Gabon : l’État resserre la vis budgétaire face à une dette proche de 7 200 milliards de FCFA

Alors que la dette publique frôle les 7 200 milliards de FCFA, le gouvernement gabonais durcit sa politique de rigueur. Entre maîtrise des dépenses, audit des exonérations et discipline fiscale, la marge de manœuvre budgétaire s’amenuise, posant la question centrale : jusqu’où l’État pourra-t-il tenir sans étouffer la relance économique ?
Une trajectoire budgétaire de plus en plus contrainte. Le Gabon évolue aujourd’hui sur une ligne de crête budgétaire. Selon les données de la Direction générale de la dette, l’encours global atteignait 7 179 milliards de FCFA à fin mars 2025, soit près de 73 % du PIB, contre 70,6 % un an plus tôt. Cette progression s’explique par la combinaison de plusieurs facteurs : coûts d’emprunt élevés, accumulation d’arriérés, et surtout, poids croissant de la masse salariale, qui absorbe près de 40 % des dépenses courantes de l’État.
La dette, un fardeau structurel
Face à cette dérive, le ministère de l’Économie, conduit par Henri-Claude Oyima, a engagé une série de mesures d’assainissement. Parmi elles : le gel de toutes les exonérations fiscales non justifiées, l’audit des régimes dérogatoires et la rationalisation des dépenses administratives. Objectif affiché : restaurer la soutenabilité budgétaire sans compromettre le financement des investissements productifs.
Le service de la dette publique représente désormais l’un des postes les plus lourds du budget de l’État. En 2025, il est estimé à plus de 900 milliards de FCFA, soit une progression de 12 % sur un an. Dans un contexte marqué par la baisse des recettes pétrolières et la contraction des marges fiscales, le risque est réel : celui d’une compression des dépenses sociales et d’investissement au profit du remboursement des créanciers.
Entre discipline et relance, l’équilibre fragile
Les dernières annonces du gouvernement traduisent une volonté de rétablir la confiance des bailleurs internationaux. Le projet de loi de finances 2026 prévoit une baisse graduelle du déficit, appuyée par la digitalisation du recouvrement fiscal et la lutte contre la fraude. Mais ce tournant austéritaire risque de freiner la reprise de secteurs encore fragiles – BTP, PME, agriculture – déjà affectés par la réduction des transferts publics et le ralentissement des paiements administratifs.
La question devient donc politique : comment concilier rigueur budgétaire et relance économique dans un pays en transition ? Henri-Claude Oyima plaide pour une approche ciblée : « Aucun emprunt ne sera utilisé pour financer le fonctionnement. La dette doit servir exclusivement à financer des investissements structurants. »

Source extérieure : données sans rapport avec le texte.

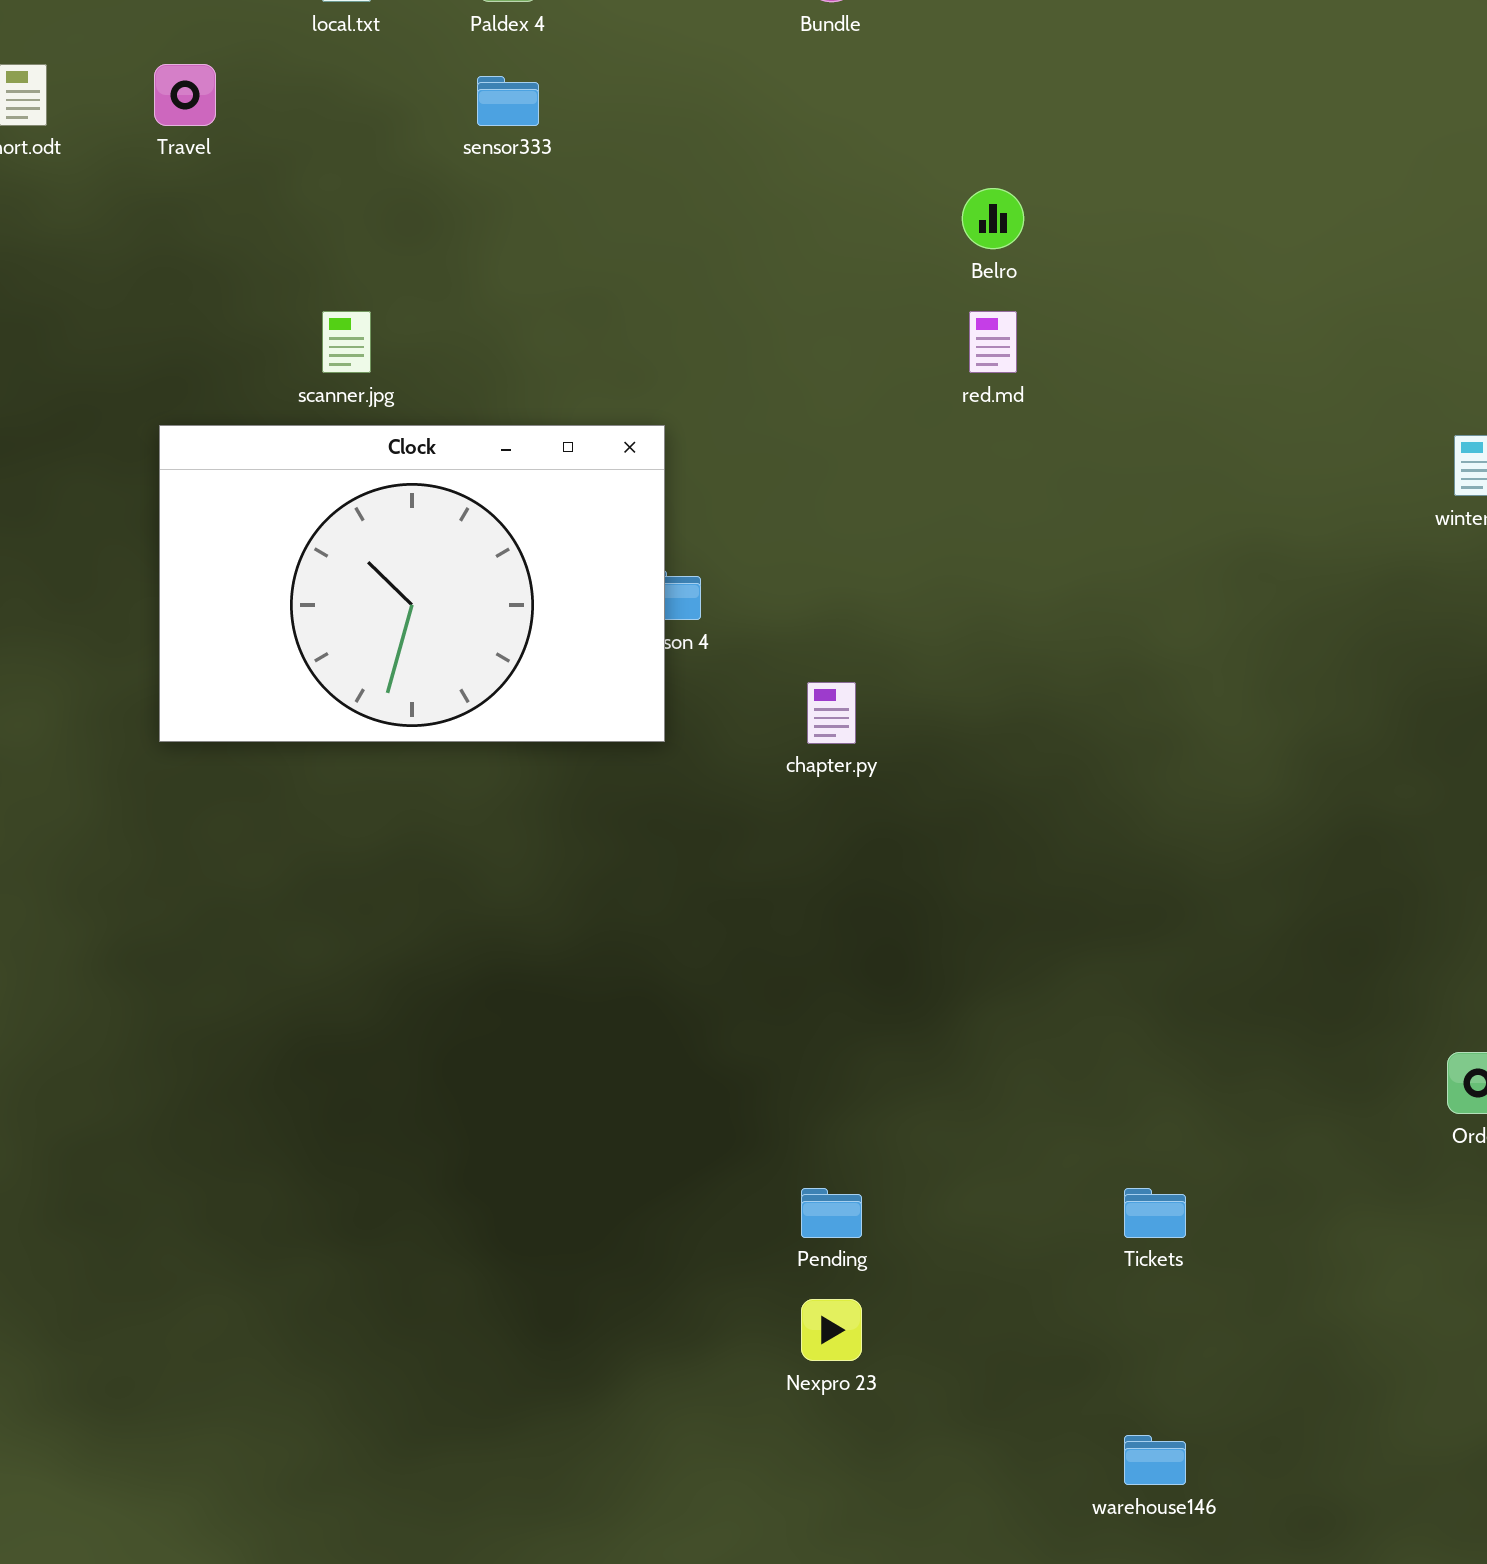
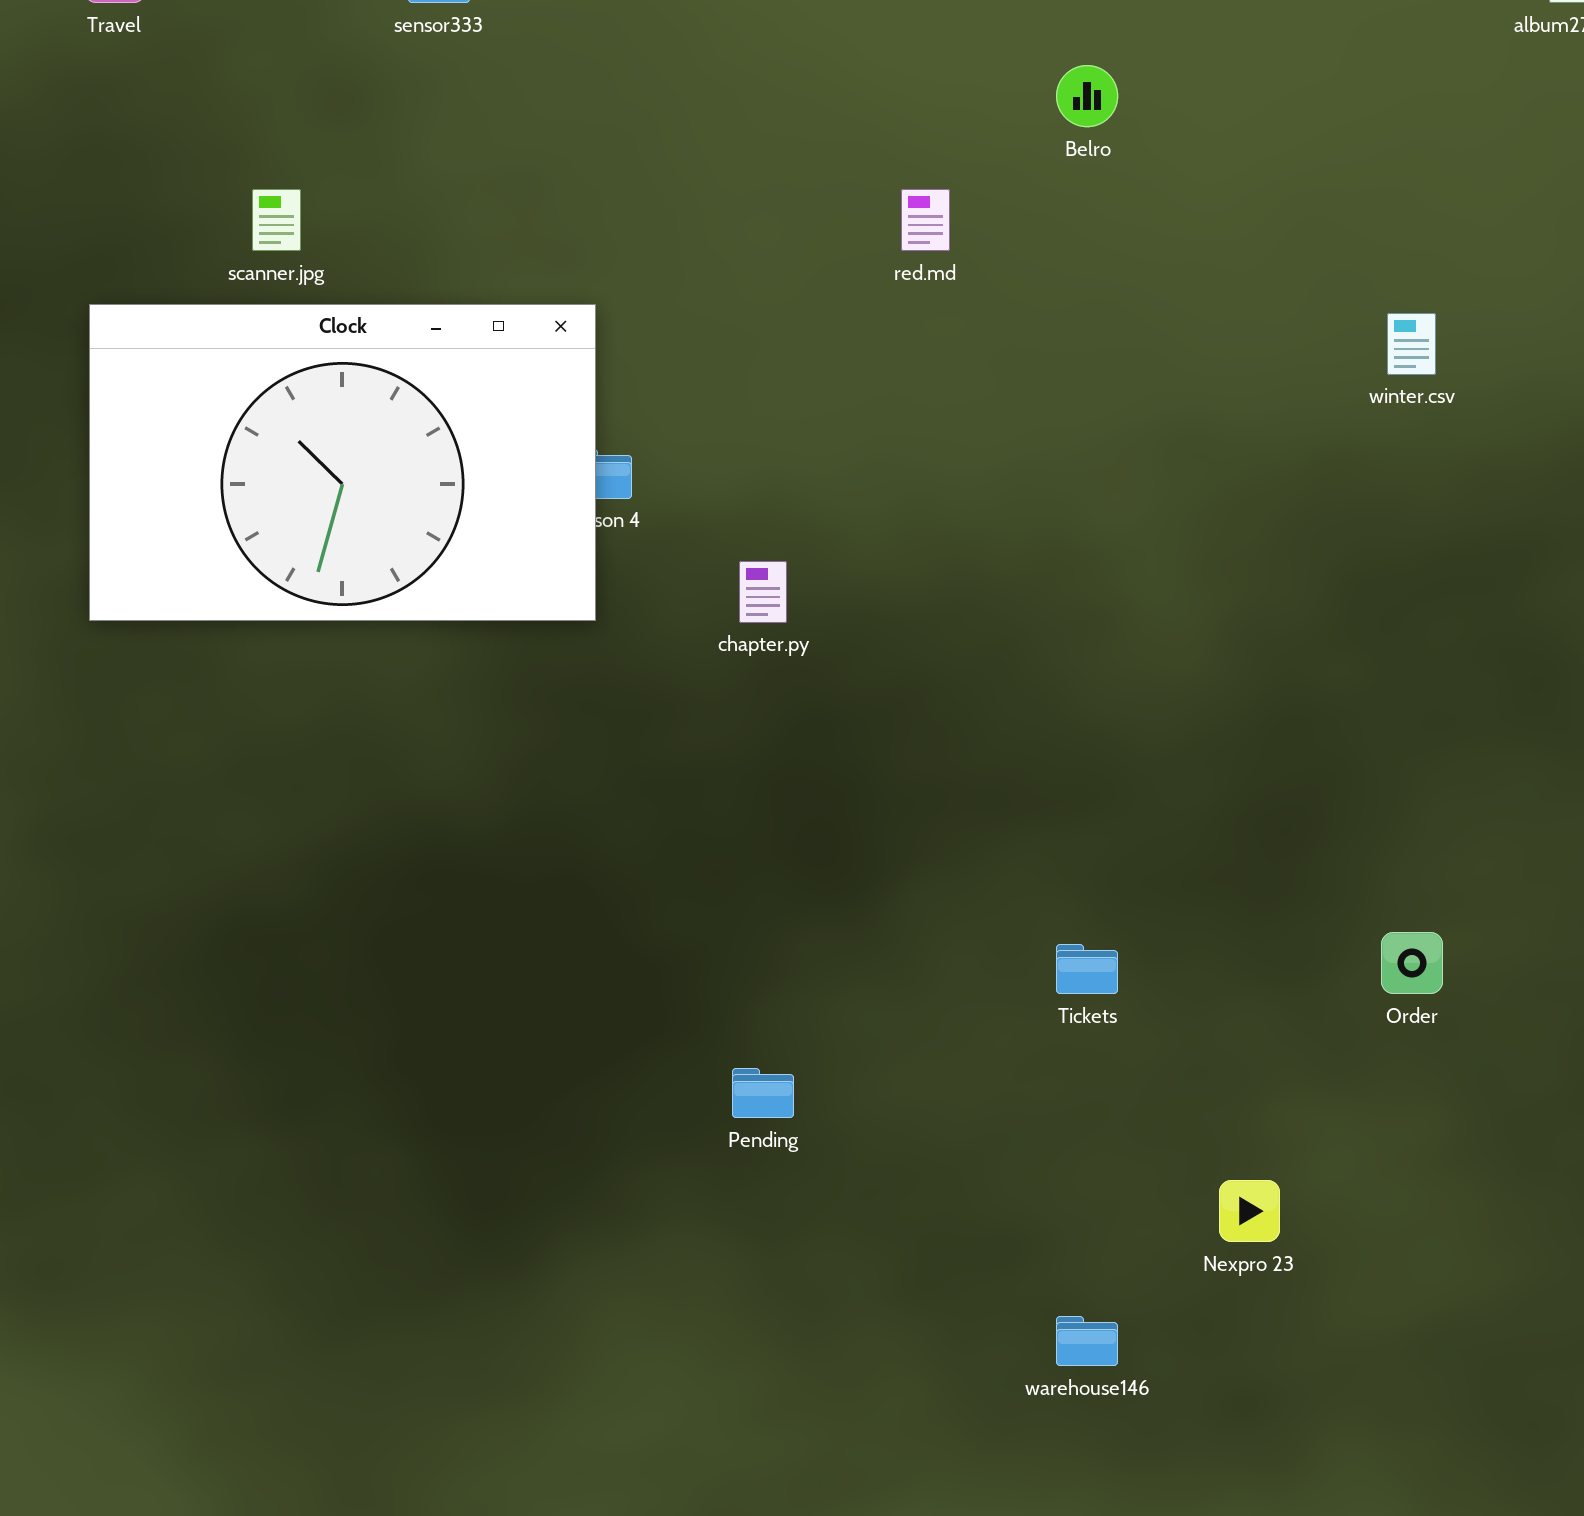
Belro: [962,188,1024,249] -> [1056,65,1118,127], moved
Tickets: [1124,1188,1186,1238] -> [1056,944,1118,994], moved
Nexpro 23: [801,1299,862,1361] -> [1219,1180,1280,1242], moved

Une réforme sous surveillance internationale
Dans un contexte où le Gabon cherche à regagner la confiance du FMI et des agences de notation, la discipline budgétaire est scrutée de près. L’agence Fitch Ratings a récemment jugé « optimistes » les hypothèses macroéconomiques du gouvernement, estimant que le déficit pourrait atteindre 25 % du PIB si les réformes tardent à produire leurs effets.
Le ministère de l’Économie a donc annoncé la création d’un Comité national de suivi des projets cofinancés et l’ouverture de comptes dédiés par projet, pour renforcer la traçabilité des dépenses publiques. Une initiative saluée par les partenaires techniques et financiers, mais qui devra être suivie d’actes concrets sur le terrain.
L’heure de vérité budgétaire
En 2026, le Gabon entrera dans une phase décisive : soit il parvient à stabiliser sa trajectoire d’endettement, soit il s’enferme dans une spirale où chaque franc collecté finance le passé plus que l’avenir. Entre rigueur imposée et attentes sociales, le gouvernement joue une partie serrée, où la crédibilité financière du pays et la cohésion sociale sont désormais intimement liées.